• [WHAT IS REQUIRED]: In the entries below, find the lines that include "lfert" and give their number as the whole reply.

• [MATERIAL PROVIDED]:
== Segment start ==
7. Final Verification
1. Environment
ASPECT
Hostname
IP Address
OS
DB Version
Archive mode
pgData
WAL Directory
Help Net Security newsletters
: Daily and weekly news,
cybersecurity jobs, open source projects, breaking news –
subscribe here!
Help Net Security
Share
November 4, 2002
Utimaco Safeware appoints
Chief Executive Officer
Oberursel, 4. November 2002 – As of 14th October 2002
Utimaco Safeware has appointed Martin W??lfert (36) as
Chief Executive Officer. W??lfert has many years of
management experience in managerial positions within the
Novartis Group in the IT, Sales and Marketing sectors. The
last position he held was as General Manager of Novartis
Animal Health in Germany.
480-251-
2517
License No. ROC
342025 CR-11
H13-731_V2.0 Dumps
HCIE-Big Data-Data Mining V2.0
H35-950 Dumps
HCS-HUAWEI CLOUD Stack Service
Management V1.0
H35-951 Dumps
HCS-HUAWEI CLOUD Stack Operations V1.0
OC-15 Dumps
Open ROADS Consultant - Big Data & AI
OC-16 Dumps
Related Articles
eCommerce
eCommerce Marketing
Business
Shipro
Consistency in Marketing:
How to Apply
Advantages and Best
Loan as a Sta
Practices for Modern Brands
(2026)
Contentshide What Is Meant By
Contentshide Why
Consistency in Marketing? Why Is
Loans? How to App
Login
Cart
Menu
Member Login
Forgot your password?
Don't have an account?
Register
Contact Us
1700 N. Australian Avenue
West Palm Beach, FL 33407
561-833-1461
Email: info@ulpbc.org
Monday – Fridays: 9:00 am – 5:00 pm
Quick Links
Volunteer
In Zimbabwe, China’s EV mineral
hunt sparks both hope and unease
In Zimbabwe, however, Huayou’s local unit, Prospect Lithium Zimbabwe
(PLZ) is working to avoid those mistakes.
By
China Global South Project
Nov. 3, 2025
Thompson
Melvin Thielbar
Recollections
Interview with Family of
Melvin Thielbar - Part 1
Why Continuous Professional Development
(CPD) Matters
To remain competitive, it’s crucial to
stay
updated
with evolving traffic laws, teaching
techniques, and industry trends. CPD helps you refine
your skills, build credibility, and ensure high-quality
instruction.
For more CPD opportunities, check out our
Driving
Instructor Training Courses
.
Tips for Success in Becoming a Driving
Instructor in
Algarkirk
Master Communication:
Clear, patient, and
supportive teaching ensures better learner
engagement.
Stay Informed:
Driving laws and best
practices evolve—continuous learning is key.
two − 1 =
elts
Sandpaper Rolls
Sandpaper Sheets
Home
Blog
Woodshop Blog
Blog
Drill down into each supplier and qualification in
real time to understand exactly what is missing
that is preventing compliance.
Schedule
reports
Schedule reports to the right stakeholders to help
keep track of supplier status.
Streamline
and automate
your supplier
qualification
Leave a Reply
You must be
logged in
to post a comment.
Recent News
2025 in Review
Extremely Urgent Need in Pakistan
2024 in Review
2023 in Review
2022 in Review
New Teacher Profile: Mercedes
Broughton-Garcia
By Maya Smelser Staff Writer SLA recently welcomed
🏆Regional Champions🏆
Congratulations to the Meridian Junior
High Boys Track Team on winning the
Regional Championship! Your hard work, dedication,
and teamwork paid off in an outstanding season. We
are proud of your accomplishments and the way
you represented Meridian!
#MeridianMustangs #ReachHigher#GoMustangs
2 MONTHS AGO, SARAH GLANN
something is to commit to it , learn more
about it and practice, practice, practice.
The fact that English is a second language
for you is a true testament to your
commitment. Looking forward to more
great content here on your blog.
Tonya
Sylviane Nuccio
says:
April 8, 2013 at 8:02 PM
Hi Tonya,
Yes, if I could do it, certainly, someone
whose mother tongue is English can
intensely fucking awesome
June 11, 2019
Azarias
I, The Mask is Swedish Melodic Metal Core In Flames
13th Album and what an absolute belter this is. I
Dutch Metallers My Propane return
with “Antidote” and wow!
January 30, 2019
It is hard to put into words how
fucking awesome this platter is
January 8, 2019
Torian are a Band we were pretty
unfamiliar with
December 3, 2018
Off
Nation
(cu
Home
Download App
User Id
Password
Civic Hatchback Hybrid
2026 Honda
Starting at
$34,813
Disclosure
== Segment end ==
• [WRITTEN SOLUTION]: 2